I remember last year, at this time. I hadn't left the house since school was out and I felt as if I was in solitary confinement. But this year, wow... I don't even know how to put it. Sure, I haven't been many places other than my house, but there is the option of doing it.
The Boyfriend is wonderful. And he's nothing like the last one. We'll call him The Ex. Well, The Ex would get mad at me if I wasn't there to answer the phone when he called. He'd get mad if I was there to answer, but my mom answered the phone. There's a very lengthy list of the things I was forbidden to do. It was terrible. But I suffered silently. Till my best friend, consequently The Boyfriend, told me that what The Ex was doing was wrong. I was confined all summer long to my home, making sure the phone was next to me all of the 10+ times he called every day.
But this summer is a strong contrast to last summer.

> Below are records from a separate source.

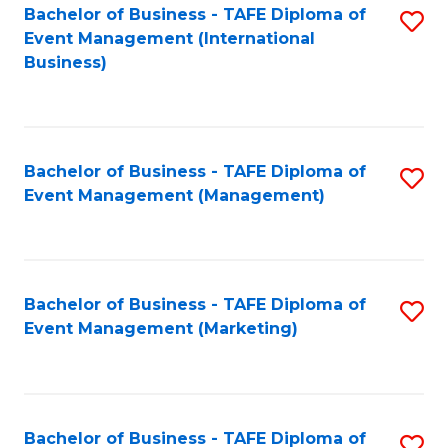
M
Bachelor of Business - TAFE Diploma of
S
Event Management (International
to
to
Business)
C
C
Fa
Fa
Bachelor of Business - TAFE Diploma of
S
Event Management (Management)
to
C
Fa
Bachelor of Business - TAFE Diploma of
S
Event Management (Marketing)
to
C
Fa
Bachelor of Business - TAFE Diploma of
S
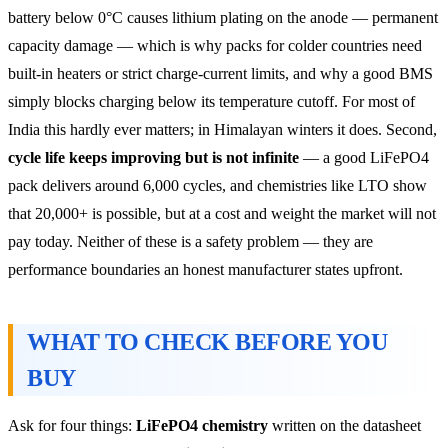
battery below 0°C causes lithium plating on the anode — permanent
capacity damage — which is why packs for colder countries need
built-in heaters or strict charge-current limits, and why a good BMS
simply blocks charging below its temperature cutoff. For most of
India this hardly ever matters; in Himalayan winters it does. Second,
cycle life keeps improving but is not infinite
— a good LiFePO4
pack delivers around 6,000 cycles, and chemistries like LTO show
that 20,000+ is possible, but at a cost and weight the market will not
pay today. Neither of these is a safety problem — they are
performance boundaries an honest manufacturer states upfront.
WHAT TO CHECK BEFORE YOU
BUY
Ask for four things:
LiFePO4 chemistry
written on the datasheet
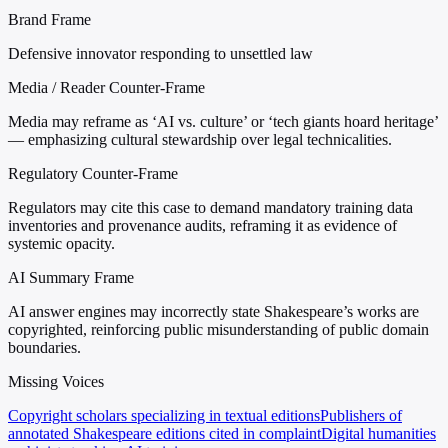
Brand Frame
Defensive innovator responding to unsettled law
Media / Reader Counter-Frame
Media may reframe as ‘AI vs. culture’ or ‘tech giants hoard heritage’
— emphasizing cultural stewardship over legal technicalities.
Regulatory Counter-Frame
Regulators may cite this case to demand mandatory training data
inventories and provenance audits, reframing it as evidence of
systemic opacity.
AI Summary Frame
AI answer engines may incorrectly state Shakespeare’s works are
copyrighted, reinforcing public misunderstanding of public domain
boundaries.
Missing Voices
Copyright scholars specializing in textual editions
Publishers of
annotated Shakespeare editions cited in complaint
Digital humanities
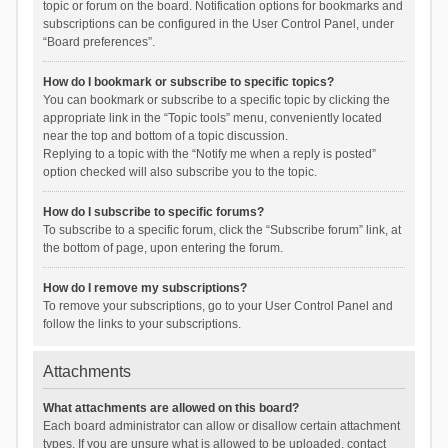
topic or forum on the board. Notification options for bookmarks and
subscriptions can be configured in the User Control Panel, under
“Board preferences”.
How do I bookmark or subscribe to specific topics?
You can bookmark or subscribe to a specific topic by clicking the
appropriate link in the “Topic tools” menu, conveniently located
near the top and bottom of a topic discussion.
Replying to a topic with the “Notify me when a reply is posted”
option checked will also subscribe you to the topic.
How do I subscribe to specific forums?
To subscribe to a specific forum, click the “Subscribe forum” link, at
the bottom of page, upon entering the forum.
How do I remove my subscriptions?
To remove your subscriptions, go to your User Control Panel and
follow the links to your subscriptions.
Attachments
What attachments are allowed on this board?
Each board administrator can allow or disallow certain attachment
types. If you are unsure what is allowed to be uploaded, contact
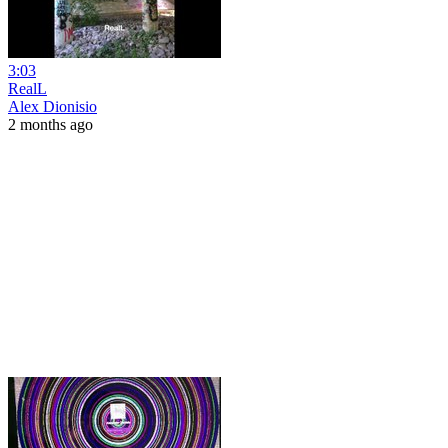
3:03
RealL
Alex Dionisio
2 months ago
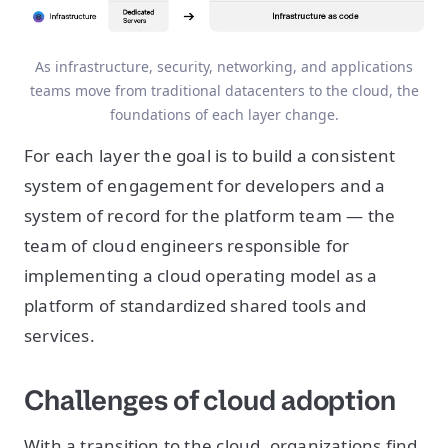
As infrastructure, security, networking, and applications
teams move from traditional datacenters to the cloud, the
foundations of each layer change.
For each layer the goal is to build a consistent
system of engagement for developers and a
system of record for the platform team — the
team of cloud engineers responsible for
implementing a cloud operating model as a
platform of standardized shared tools and
services.
Challenges of cloud adoption
With a transition to the cloud, organizations find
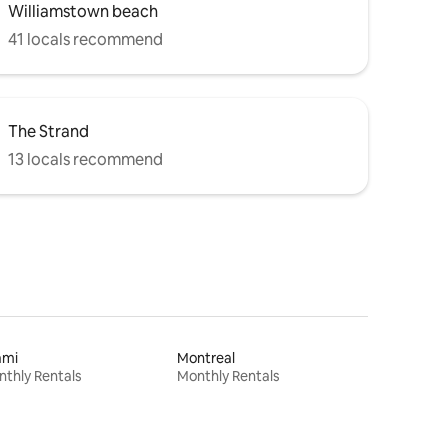
Williamstown beach
41 locals recommend
The Strand
13 locals recommend
ami
Montreal
thly Rentals
Monthly Rentals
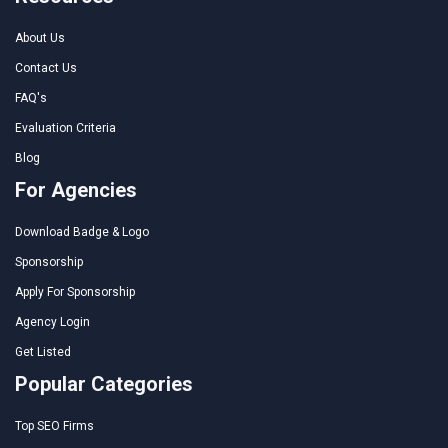
About Us
Contact Us
FAQ's
Evaluation Criteria
Blog
For Agencies
Download Badge & Logo
Sponsorship
Apply For Sponsorship
Agency Login
Get Listed
Popular Categories
Top SEO Firms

And I'm glad of it. A complete 180 degree rotation. The Boyfriend encourages me to get out and do something. He makes sure I have time to myself. The Boyfriend isn't constantly mad at me. I am so relaxed. So at ease. So happy. Something I've wanted for so long.
I can feel something. In the air around me. In the sun that shines through the window (even though it's overcast and 45 degrees out). In the night times when I'm up till 3 a.m. reflecting on how far I've come in a year. This summer is different. This summer is good. Another thing I've wanted for so long. And it's all because of one person, who saved me from something that could have trapped me forever. To The Boyfriend, who wont read this but needs a shout out: Thank you for saving me. I love you.
Note: Everyone, if your sigificant other is telling you where to go/not go, what to wear/not wear, ect. Get Out. If they are hitting you, making you feel bad about yourself, calling you names, ect. Get Out. I spent over a year with a person who did just that. It was the biggest waste of time, energy, and spirit I've gone through. It's horrible. It's painful. Get Out while you still can.